### Consignes:
1 > D'après l'extrait consacré à Suzanne Régnault-Gousset, à quelle date a-t-elle été admise au tableau de l'Ordre des avocats de Nancy ?
2 > Rédigez la suite du texte sur Suzanne Régnault-Gousset, en reprenant juste après sa dernière phrase.
---- Extrait présenté
Suite au déclenchement des combats, la famille est contrainte d’évacuer et n’est de retour qu’une fois la paix revenue. Suzanne et son frère, Maurice, sont scolarisés au lycée impérial de Nancy, devenu le lycée Henri Poincarré. Elle et son frère sont traités de la même manière et tous deux poursuivent des études juridiques. Après son baccalauréat, elle le rejoint à la faculté de droit où il étudie depuis l’année précédente.

 


Une étudiante devenue une mère de famille

Elle obtient aisément sa première année mais arrête ses études car à 21 ans, le 18 mai 1935, elle se marie avec François Gousset. Elle met au monde quatre enfants, trois garçons et une fille, en 1936, 1937, 1939 et 1944. Cependant, son époux est atteint d’une sclérose en plaques : elle est consciente de la gravité de son état et de son probable décès précoce, qui arrivera effectivement en 1949.

À 29 ans, Suzanne Régnault-Gousset décide alors de préparer l’avenir, sachant qu’elle aurait à assumer sa survie économique. Courageuse et pugnace, alors qu’elle a dix ans de plus que ses camarades de bancs universitaires, elle s’inscrit en octobre 1943 en deuxième année de droit. Elle obtient une licence en 1945 et s’inscrit en qualité d’avocate stagiaire au tableau de l’Ordre des avocats de Nancy, où elle est admise le 30 novembre 1945.

Entre-temps, son frère Maurice est devenu magistrat. Suzanne y pense aussi, alors que les temps changent pour les femmes.

 

 



Suzanne Régnault-Gousset, Photo de famille




La première à concourir à un examen réservé aux hommes

Tout au long du XXe siècle, les hommes magistrats sont nommés, sans processus de sélection formel de leur compétence.

La loi organique du 20 avril 1810 dispose simplement en son article 64 que « nul ne pourra être juge ou suppléant d’un tribunal de première instance, ou procureur impérial, s’il n’est âgé de vingt-cinq ans accomplis, s’il n’est licencié en droit, et s’il n’a suivi le barreau pendant deux ans, après avoir prêté serment à la cour impériale ».

Le décret du 13 février 1908 crée un examen et précise qu’il est nécessaire, pour s’y présenter, de remplir les conditions d’âge et de diplôme, d’accomplir un stage d’un an dans un barreau et de justifier d’un an de stage au ministère de la Justice ou dans un parquet, ou de deux ans dans une étude d’avoué.

Cet examen n’est ouvert qu’aux hommes.
--------
---- Données fournies
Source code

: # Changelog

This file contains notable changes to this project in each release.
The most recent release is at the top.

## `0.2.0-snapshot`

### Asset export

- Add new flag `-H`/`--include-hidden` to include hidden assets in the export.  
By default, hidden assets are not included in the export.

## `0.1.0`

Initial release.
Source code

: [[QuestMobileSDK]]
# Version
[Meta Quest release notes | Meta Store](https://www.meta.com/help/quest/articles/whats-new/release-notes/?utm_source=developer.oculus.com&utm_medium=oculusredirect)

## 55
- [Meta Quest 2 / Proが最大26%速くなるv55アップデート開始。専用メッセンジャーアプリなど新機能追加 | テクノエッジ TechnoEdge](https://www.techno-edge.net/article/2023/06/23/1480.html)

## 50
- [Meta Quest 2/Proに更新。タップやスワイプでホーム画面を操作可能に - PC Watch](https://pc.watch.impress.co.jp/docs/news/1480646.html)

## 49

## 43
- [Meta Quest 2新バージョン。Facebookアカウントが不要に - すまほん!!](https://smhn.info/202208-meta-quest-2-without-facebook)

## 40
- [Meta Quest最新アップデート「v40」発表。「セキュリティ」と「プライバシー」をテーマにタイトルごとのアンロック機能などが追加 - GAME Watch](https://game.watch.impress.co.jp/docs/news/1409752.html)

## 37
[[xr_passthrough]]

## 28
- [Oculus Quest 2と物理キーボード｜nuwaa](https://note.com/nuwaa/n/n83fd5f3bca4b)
--------
### Réponses:
1 > Le 30 novembre 1945.

2 >
Ce n’est qu’à l’issue d’une lente évolution politique et sociétale, formalisée par une succession de projets rejetés, que finalement, la loi du 11 avril 1946 permet à « tout Français, de l’un ou de l’autre sexe, répondant aux conditions légales » d’accéder aux fonctions de la magistrature.

Le garde des Sceaux qui porte cette réforme est Pierre-Henri Teitgen. Il est de Nancy : son père Henri Teitgen y a été bâtonnier, lui-même a enseigné le droit à l’université. Il connaît la situation difficile sur le plan personnel de Suzanne Régnault-Gousset et son mérite. Certains ont pu penser qu’il avait accéléré la réforme pour elle.

Quoi qu’il en soit, elle est la première à se lancer sans tarder dans cette nouvelle voie qui vient de s’ouvrir aux femmes. Un mois après le vote de la loi, le 11 juillet 1946, elle s’inscrit en qualité d’attachée stagiaire auprès du tribunal civil de Nancy. Elle a 32 ans et se prépare à présenter les épreuves de l’examen professionnel d’entrée dans la magistrature.

Par arrêté du 12 octobre 1946, 160 candidats sont admis à subir les épreuves : elle est la seule femme. Sur cette liste, ne figurent que des noms de famille sans précision du sexe, à l’exception de celui de Suzanne Régnault-Gousset qui est le seul à être précédé d’un « Mme », soulignant le caractère exceptionnel de l’événement.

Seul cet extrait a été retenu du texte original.